> Exercise set:
1. Reproduce the passage on congestion pricing word for word, starting with "Cleveland urged a" and going on through "a 49-square-mile footprint.".
2. In the passage on congestion pricing, what size footprint does Jim Lazarus give for San Francisco?

> Passage:
== Segment start ==
They put up with inhumane levels of traffic and congestion, which affects the health and livability of their neighborhoods."
Dave Synder, transportation policy director for SPUR (San Francisco Planning and Urban Research Association), said he believes the regressive tax argument is a misleading attack.
"The truth is, that without the revenues this program will bring, the MTA will have to cut service for poor people, not increase service to meet increased demand for people who can no longer afford to drive," Synder told us.
But several local business groups are claiming that San Francisco doesn't have a congestion problem compared to European cities.
Ken Cleveland of San Francisco's Building Owners and Managers Association, said he believes that reports of congestion in San Francisco "are more hype than reality.
"We have no problem compared to London, Rome, and Stockholm," Cleveland said. "Congestion fees may work when you have a huge city with millions of people crammed in, like in London, Manhattan, Rome, but not in San Francisco."
Cleveland urged a hard look at what this increase means for people who drive now. " Fees of $160 a month would be "a real hit" on the middle and working classes, he said.
Jim Lazarus of the San Francisco Chamber of Commerce said he opposed a local cordon, but supports a regional congestion pricing program. "Look out the window at 10.45 a.m., and you'll see that there is no congestion on Montgomery and Pine," Lazarus told us, noting that unlike London, which covers 600 square miles, San Francisco only has a 49-square-mile footprint.
"If you decide not to go into downtown London, the odds are your taxes, jobs, and revenues will still go into London's coffers," he said. "That's not the case in San Francisco. So from a small business point of view, it doesn't make sense."
Bent says the SFCTA's study provides numbers that are irrefutable, in terms of showing how travel times are impacted by congestion, during peak hours. "We're talking about modest improvements in speed, but significant improvements in travel time," Bent said.
The proposed fees won't affect shoppers, museum-goers, or those going out at night, but would benefit all users of the public transit system, Moscovich said.
"We're not designing for London, we're designing for San Francisco," Moscovich told the Guardian. "And this is not an anti-automobile program. This is an effort to achieve a balanced transportation system."
With the congestion fee revenue reinvested in transportation infrastructure, Moscovich adds, public transit will be less crowded, and provide more frequent, faster service.
"It all makes perfect internal sense: folks with the least resources are likely to benefit the most," said Moscovich, who predicts that San Francisco will agree on some form of congestion pricing.
"The mayor wants to be seen as a leader in initiating climate change commitment, and transportation is one of the first ways to achieve this," he said. "Especially since 50 percent of San Francisco's greenhouse emissions occur during peak hour travel."
"We're trying to change behavior, not just engineering. We don't want people in cars. ... For every pollution-free Prius, you have diesel buses and older cars sitting in traffic idling, essentially eroding any benefits. The best way to optimize results is to get some cars out of the peak hour."
Sup. Jake McGoldrick, who is president of the SFCTA board and has supported the congestion fee-pricing system since it was implemented in London, said that "business will have to step up [and] make a willing suspension of disbelief to see that enhanced mobility will enhance business opportunities.
"There will be no need to get mauled at the mall," McGoldrick predicts.
== Segment end ==
Collected data entries
== Segment start ==
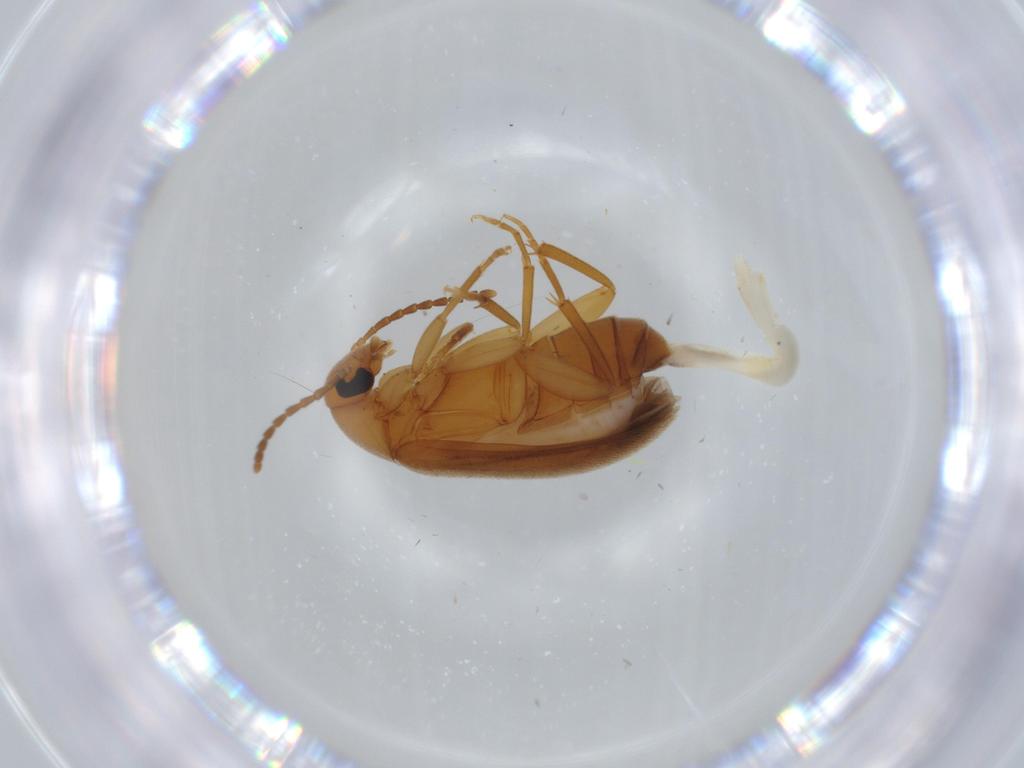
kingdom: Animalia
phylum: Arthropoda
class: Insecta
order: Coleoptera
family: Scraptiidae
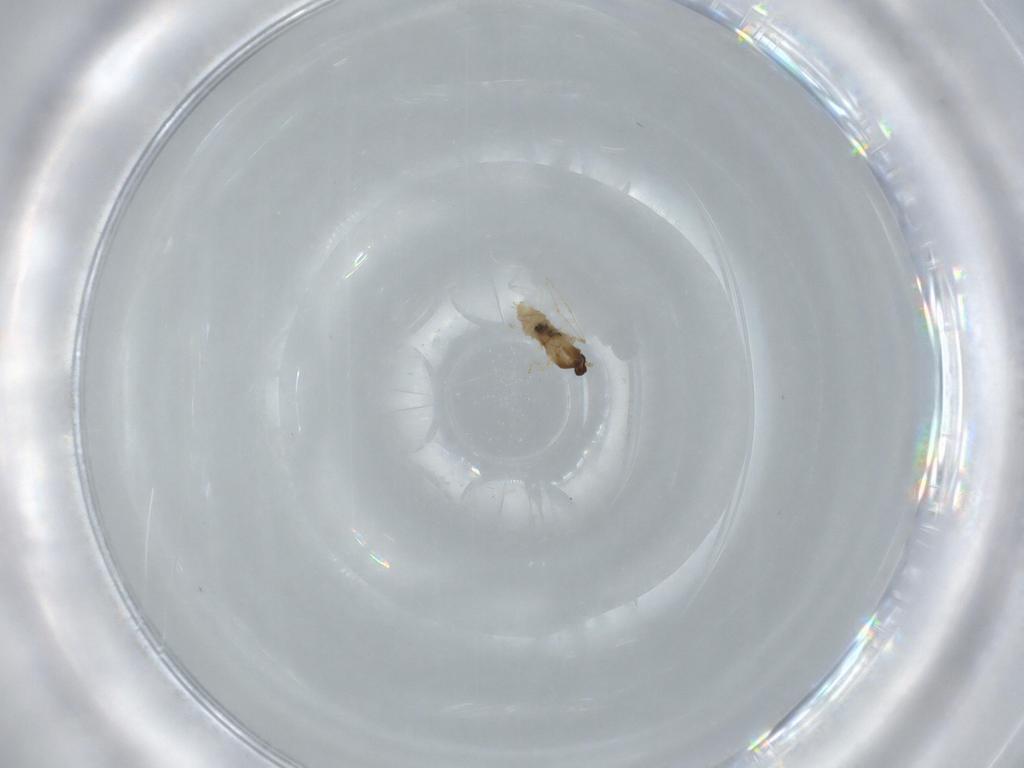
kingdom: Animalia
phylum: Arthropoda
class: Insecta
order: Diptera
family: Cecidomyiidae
== Segment end ==
== Segment start ==
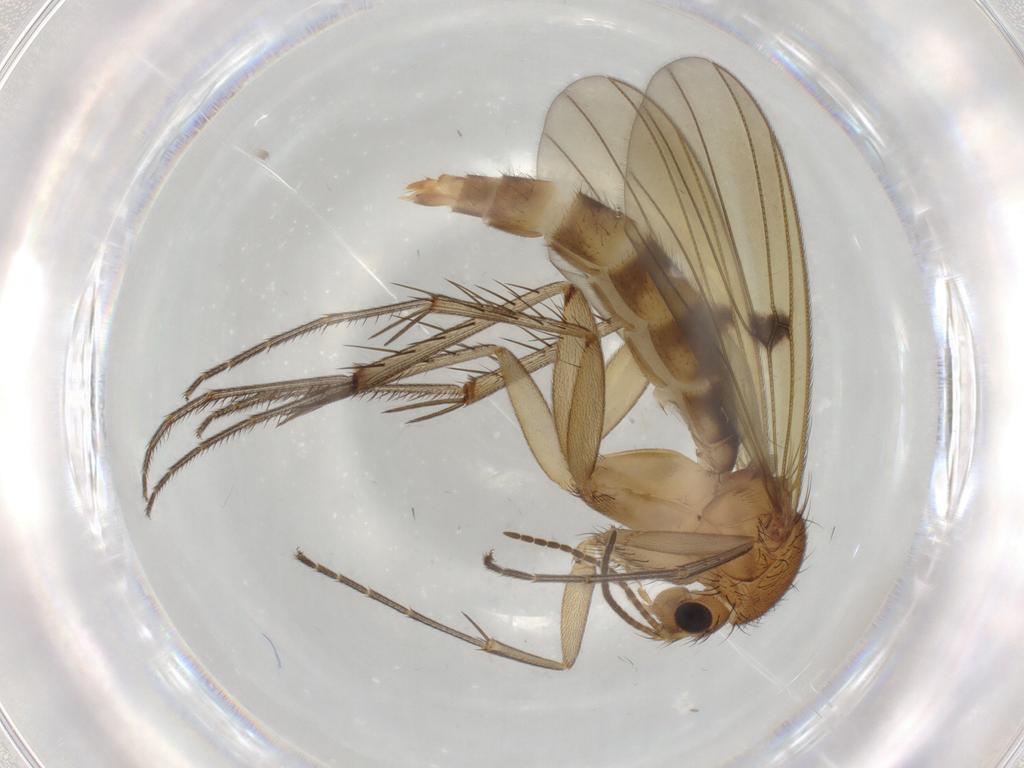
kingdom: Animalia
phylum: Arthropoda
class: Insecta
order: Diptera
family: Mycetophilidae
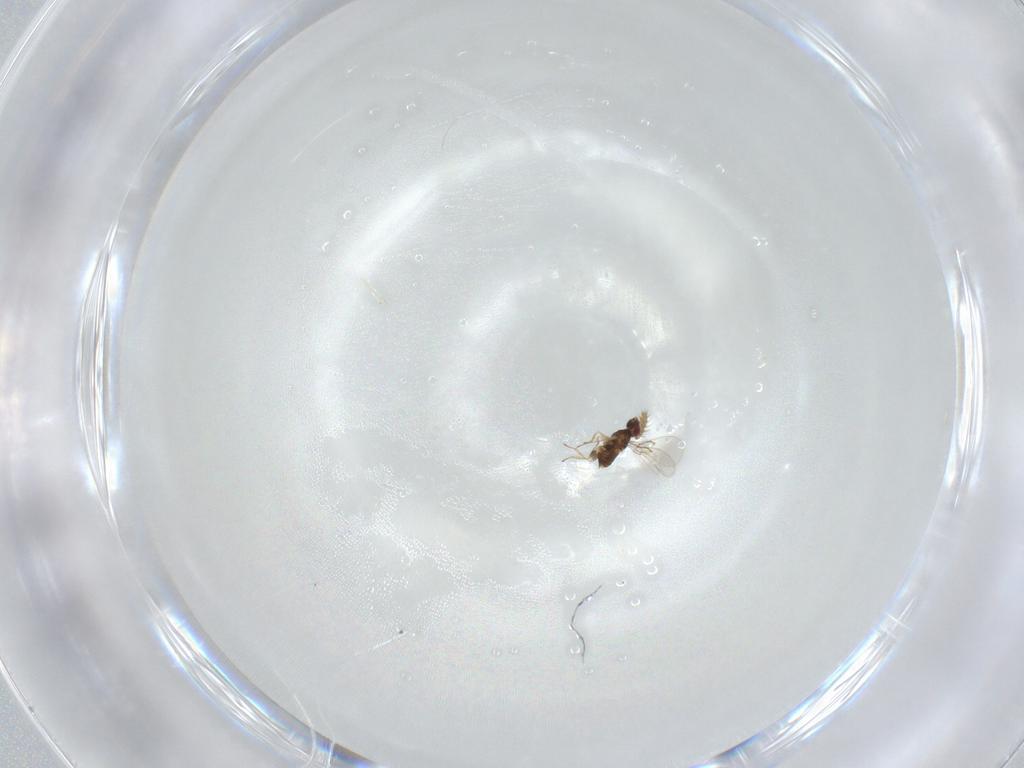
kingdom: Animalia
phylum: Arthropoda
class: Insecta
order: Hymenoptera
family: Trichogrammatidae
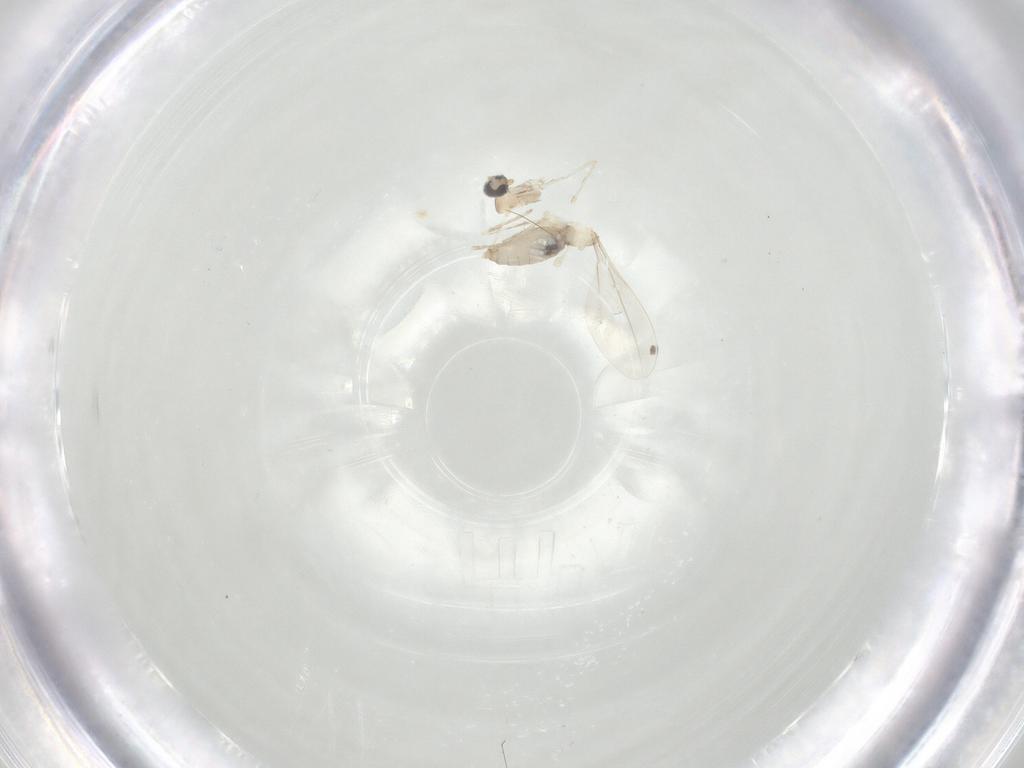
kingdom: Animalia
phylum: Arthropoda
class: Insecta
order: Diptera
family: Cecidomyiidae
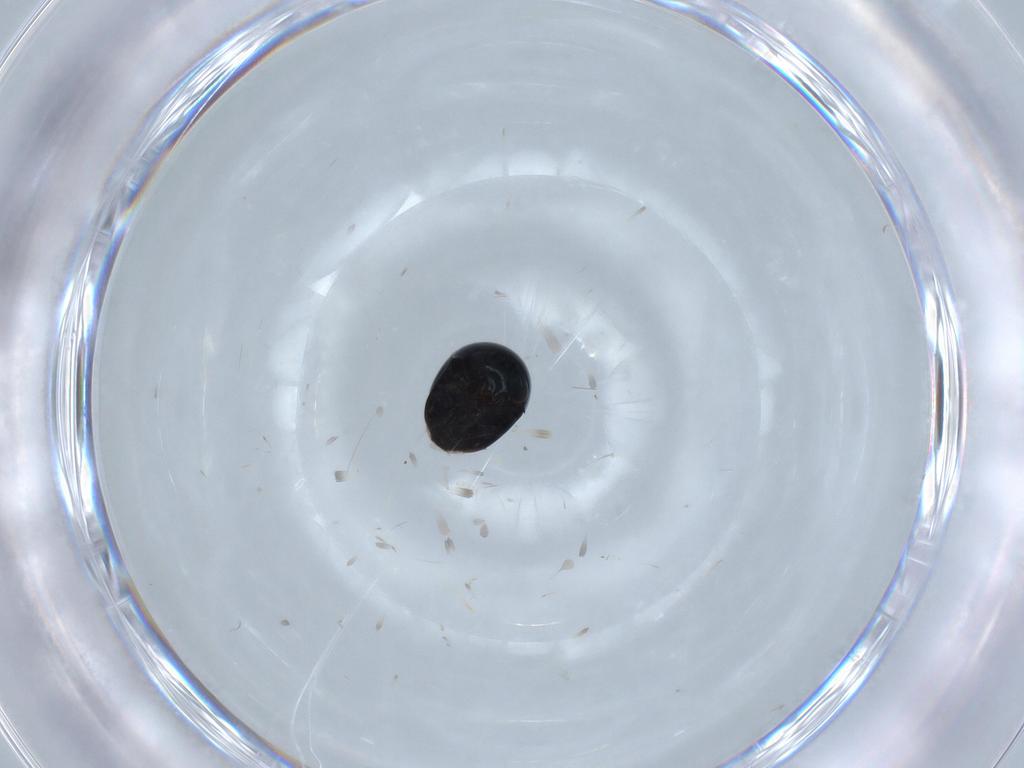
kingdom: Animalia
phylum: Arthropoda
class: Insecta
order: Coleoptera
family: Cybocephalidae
== Segment end ==
> Responses by task:
1.
Cleveland urged a hard look at what this increase means for people who drive now. " Fees of $160 a month would be "a real hit" on the middle and working classes, he said.
Jim Lazarus of the San Francisco Chamber of Commerce said he opposed a local cordon, but supports a regional congestion pricing program. "Look out the window at 10.45 a.m., and you'll see that there is no congestion on Montgomery and Pine," Lazarus told us, noting that unlike London, which covers 600 square miles, San Francisco only has a 49-square-mile footprint.

2. 49 square miles